Advertisement

Falling Wood Kills Worker at Shipyard

Share
Times Staff Writer

A National Steel & Shipbuilding Co. worker was killed Tuesday morning when a piece of lumber fell 50 feet and struck his head, officials said.

Guillermo Prado, 37, had been removing scaffolding inside a storage tank aboard the tanker Exxon Valdez when a 2-by-4 that was 12 to 14 feet long came loose from a bundle being lifted out by a crane, said Fred Hallett, Nassco vice president of finance and corporate relations.

The piece of wood was part of the scaffold being disassembled.

“It had sufficient force to go through the hard hat,” Hallett said.

Prado was pronounced dead at the scene at 9:13 a.m. by a Life Flight physician.

Hallett said Prado was one of eight workmen disassembling the scaffolding, but it was not known whether the others were present when the accident happened. The tanker is under construction.

Advertisement

Prado was a Tijuana resident who had a permit to work in the United States, Hallett said. He had worked at Nassco for about 10 years.

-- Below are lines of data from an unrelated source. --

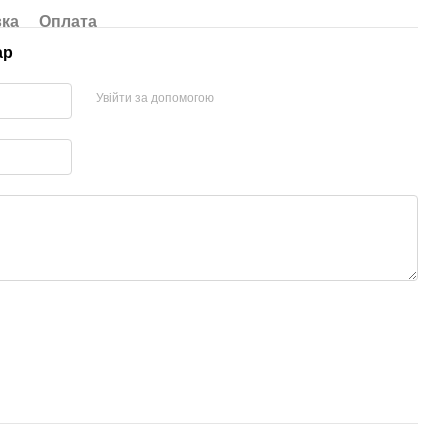
вка
Оплата
ар
Увійти за допомогою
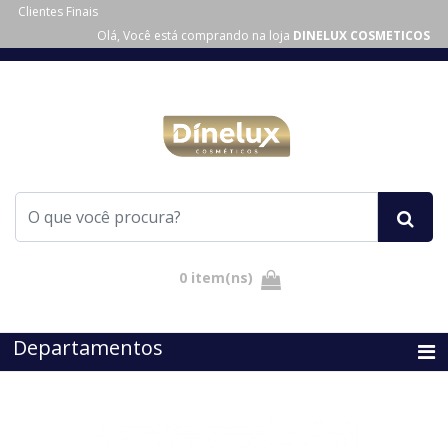
Clientes Finais
Olá, Você está comprando na loja
DINELUX COSMETICOS
Departamentos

Prado is survived by his wife and their 1-year-old child.

The federal Occupational Safety and Health Administration has sent an investigator.

Donald Amos, district manager of Cal-OSHA in San Diego, said Tuesday’s accident was “a sort of freak accident . . . with the 2-by-4 falling like that.”

Amos said about six industrial accidents have resulted in fatalities in San Diego and Imperial counties since January.

“That’s about average, since this covers all different types of operations,” Amos said.

Hallett said, “Nassco has a good safety record. This kind of accident is very rare.”

Two Nassco workers suffocated Sept. 2, 1980, when a compartment aboard the destroyer tender Cape Cod they were working in filled with argon gas, forcing out all of the the oxygen, Hallett said.

Nassco, a subsidiary of the multinational Morrison-Knudsen Co.--a construction conglomerate based in Boise, Ida.--is the largest shipbuilder on the West Coast and is one of San Diego’s largest employers, with 3,800 workers.